Les films produits par Netflix, comme K-Pop Demon Hunters ou Frankenstein, échappent à cette réglementation car ils sont entièrement financés par la plateforme et demeurent sa propriété exclusive. Ils ne dépendent pas des aides du CNC et n’entrent pas dans le circuit classique du cinéma français. Dans le cas de Frankenstein, la sortie en salles a bien existé, mais elle était limitée et stratégique, visant surtout la visibilité médiatique, la reconnaissance critique et l’éligibilité aux prix, et n’a donc pas déclenché la chronologie des médias. C’est ainsi que Netflix peut mettre ses films en ligne quelques semaines seulement après leur projection.

© Frankenstein, Netflix

Pourquoi adopter cette stratégie ?

Une sortie en salles aurait pu générer un fort revenu via le nombre d’entrées, surtout pour des gros films américains qui séduisent souvent le public français. Alors pourquoi ce choix de s’en passer ? Car cette stratégie a bien sûr plusieurs avantages. 

La première est évidemment une réduction de coûts : plus besoin de campagnes publicitaires massives dans les cinémas, fini les divers frais de distribution. Mais les avantages ne s’arrête pas là : une sortie mondiale simultanée devient plus facile à opérer, ce qui maximise l’impact médiatique et limite le piratage. Elle offre également une maîtrise totale du calendrier, sans contrainte des périodes de forte affluence ou des semaines creuses au box-office. Enfin, une telle stratégie permet de toucher une cible difficilement atteignable au cinéma : le public qui se déplace peu. Pourquoi se rendre en salles quand la dernière nouveauté est disponible en un clic chez soi ? Résultat : des nombre de visionnages qui auraient eu du mal à égaler le nombre d’entrées, une stratégie qui répond ainsi à l’évolution des habitudes de consommation.
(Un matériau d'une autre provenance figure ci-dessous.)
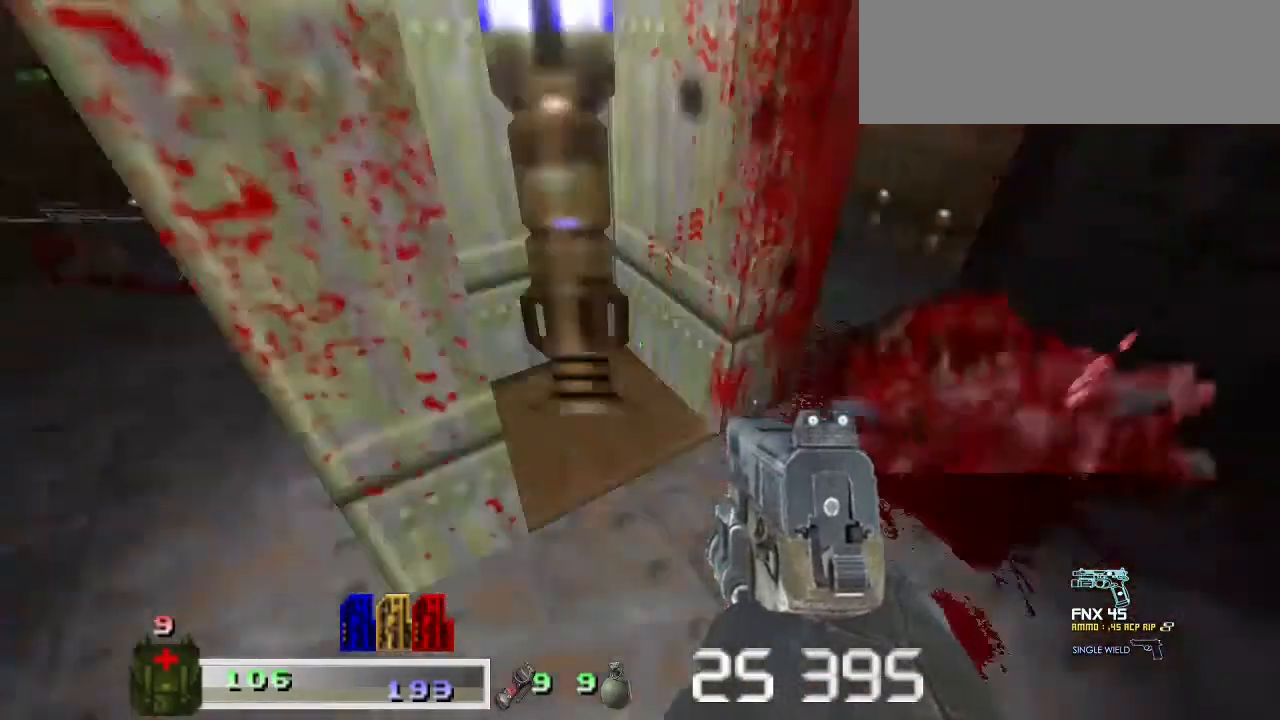
{"keys": ["d", "w"], "mouse": [], "events": [[133, "d", "down"]]}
Quels risques pour l’exploitation française ?

Bien sûr, cette stratégie est plus agréable du côté du producteur et de la plateforme que de celui de l’exploitant, qui perd la possibilité d’enregistrer des entrées sur des films qui auraient pu rassembler un large public.

À plus long terme, le vrai risque réside dans le changement des habitudes de consommation du public. Si les spectateurs s’habituent à regarder les films depuis chez eux, l’incitation à se déplacer en salles diminue, surtout si l’exclusivité en salle n’est plus un argument. Cependant, ce phénomène reste pour l’instant limité. Comme nous l’avons vu avec la chronologie des médias, seuls certains films respectant des conditions précises échappent à la réglementation, ce qui tempère les effets sur l’ensemble de l’exploitation française.

Alors… le rachat de Warner par Netflix : un risque ?

Depuis l’annonce du rachat de Warner Bros. par Netflix, beaucoup de fans et de professionnels s’inquiètent d’une concentration accrue du pouvoir dans l’industrie, craignant que Netflix privilégie désormais les sorties plateformes pour tous les films Warner. Alors, fini les grandes sorties salles ? Il est encore trop tôt pour pouvoir répondre avec certitude, mais, rassurons-nous pour le moment, Ted Sarandos, le patron de Netflix, a affirmé « ne pas vouloir renoncer aux sorties en salles pour les films Warner Bros ». Pour le moment, le modèle hybride semble privilégié et pourrait permettre de concilier salles et streaming.

Oui, vous devriez pouvoir voir le dernier volet de Dune sur grand écran. Pas de panique.